Published: 2026

Can Large Language Models Automate the HAZOP Process without Human Intervention?

CATEGORIES

RISK-BASED PROCESS SAFETY ELEMENTS

Research Summary

This study tests whether four multimodal LLMs (GPT-4o, GPT-4o-mini, LLAMA 3.2, and Gemini 2.0) can autonomously perform complete HAZOP studies from a P&ID using a standardized prompt. 120 HAZOP worksheets were generated and benchmarked against expert-prepared references. While all models achieved high textual similarity (F1 > 86%), the proportion of semantically valid accident scenarios was low (19-37%), and safeguards were heavily biased toward procedural measures. The authors conclude LLMs are useful as assistive tools but not replacements for expert-led HAZOP, and that advanced prompt engineering and domain-specific fine-tuning are needed.
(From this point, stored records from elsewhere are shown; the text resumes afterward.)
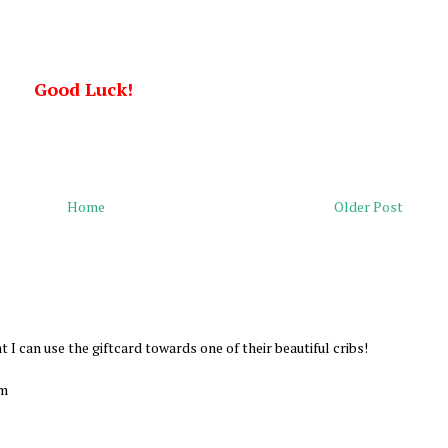
Good Luck!
Home
Older Post
at I can use the giftcard towards one of their beautiful cribs!
om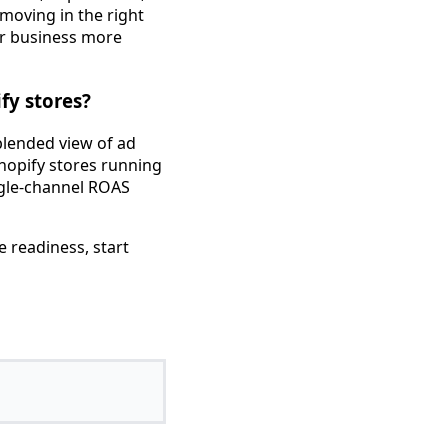
moving in the right
ur business more
fy stores?
 blended view of ad
hopify stores running
ngle-channel ROAS
e readiness, start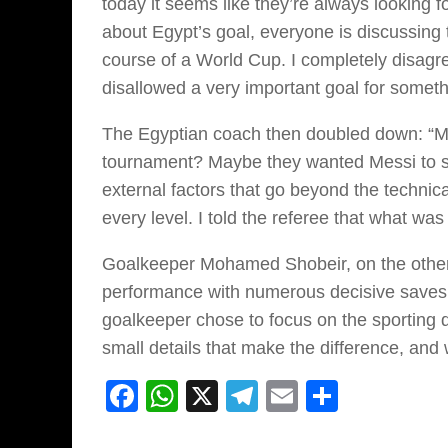
today it seems like they’re always looking f
about Egypt’s goal, everyone is discussing 
course of a World Cup. I completely disagre
disallowed a very important goal for somethin
The Egyptian coach then doubled down: “M
tournament? Maybe they wanted Messi to st
external factors that go beyond the techni
every level. I told the referee that what was
Goalkeeper Mohamed Shobeir, on the other h
performance with numerous decisive saves b
goalkeeper chose to focus on the sporting d
small details that make the difference, an
Facebook
WhatsApp
X
Telegram
Email
Share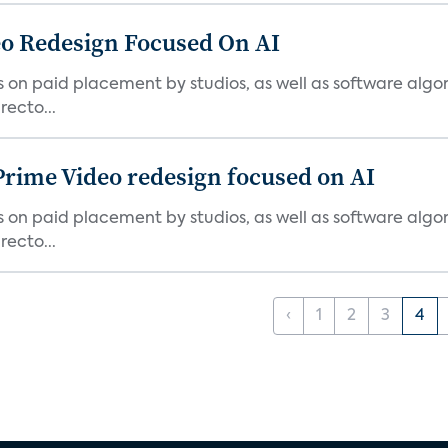
o Redesign Focused On AI
ies on paid placement by studios, as well as software algo
ecto...
Prime Video redesign focused on AI
ies on paid placement by studios, as well as software algo
ecto...
‹
1
2
3
4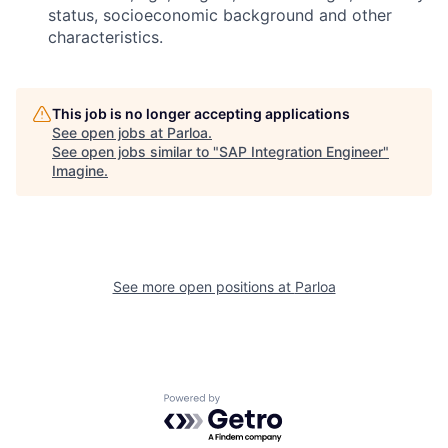
status, socioeconomic background and other
characteristics.
This job is no longer accepting applications
See open jobs at
Parloa
.
See open jobs similar to "
SAP Integration Engineer
"
Imagine
.
See more open positions at
Parloa
Powered by Getro.com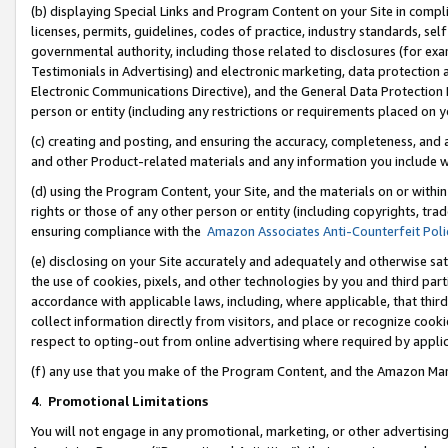
(b) displaying Special Links and Program Content on your Site in compl
licenses, permits, guidelines, codes of practice, industry standards, se
governmental authority, including those related to disclosures (for ex
Testimonials in Advertising) and electronic marketing, data protection 
Electronic Communications Directive), and the General Data Protecti
person or entity (including any restrictions or requirements placed on y
(c) creating and posting, and ensuring the accuracy, completeness, and 
and other Product-related materials and any information you include wi
(d) using the Program Content, your Site, and the materials on or within
rights or those of any other person or entity (including copyrights, trad
ensuring compliance with the
Amazon Associates Anti-Counterfeit Poli
(e) disclosing on your Site accurately and adequately and otherwise sat
the use of cookies, pixels, and other technologies by you and third part
accordance with applicable laws, including, where applicable, that thir
collect information directly from visitors, and place or recognize cooki
respect to opting-out from online advertising where required by appli
(f) any use that you make of the Program Content, and the Amazon Mar
4
.
Promotional Limitations
You will not engage in any promotional, marketing, or other advertising a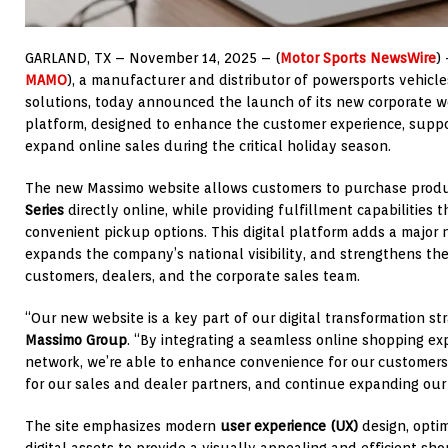
GARLAND, TX – November 14
, 2025
– (
Motor Sports NewsWire
)
MAMO
), a manufacturer and distributor of powersports vehicles
solutions, today announced the launch of its new corporate 
platform, designed to enhance the customer experience, suppo
expand online sales during the critical holiday season.
The new Massimo website allows customers to purchase prod
Series
directly online, while providing fulfillment capabilities 
convenient pickup options. This digital platform adds a major
expands the company’s national visibility, and strengthens th
customers, dealers, and the corporate sales team.
“Our new website is a key part of our digital transformation st
Massimo Group
. “By integrating a seamless online shopping ex
network, we’re able to enhance convenience for our customers, 
for our sales and dealer partners, and continue expanding our r
The site emphasizes modern
user experience (UX)
design, optim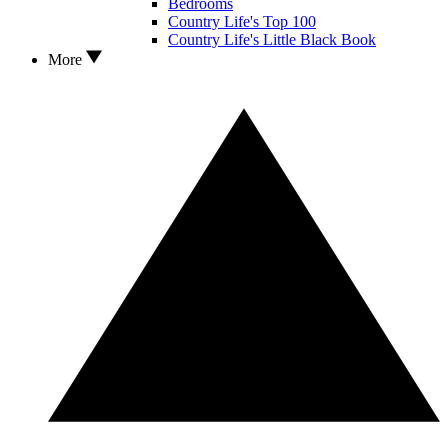
Bedrooms
Country Life's Top 100
Country Life's Little Black Book
More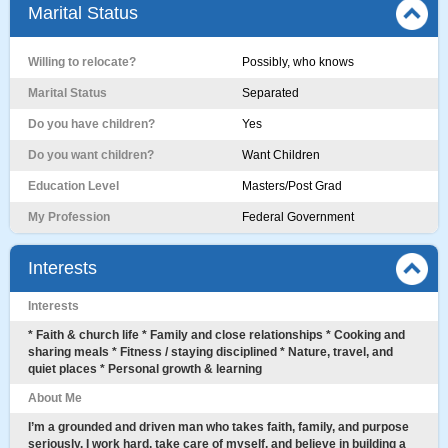
Marital Status
Willing to relocate?
Possibly, who knows
Marital Status
Separated
Do you have children?
Yes
Do you want children?
Want Children
Education Level
Masters/Post Grad
My Profession
Federal Government
Interests
Interests
* Faith & church life * Family and close relationships * Cooking and
sharing meals * Fitness / staying disciplined * Nature, travel, and
quiet places * Personal growth & learning
About Me
I’m a grounded and driven man who takes faith, family, and purpose
seriously. I work hard, take care of myself, and believe in building a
Highly relevant to PSM as it provides empirical evidence on capabilities and limitations of prompt-based LLM automation for Process Hazard Analysis.

AUTHORS

J. Lee, S. Park, S. Oh, and B. Ma

CITATIONS

J. Lee, S. Park, S. Oh, and B. Ma, "Can large language models automate the HAZOP process without human intervention?," Safety Sci., vol. 187, art. 106820, 2025, doi: 10.1016/j.ssci.2025.106820.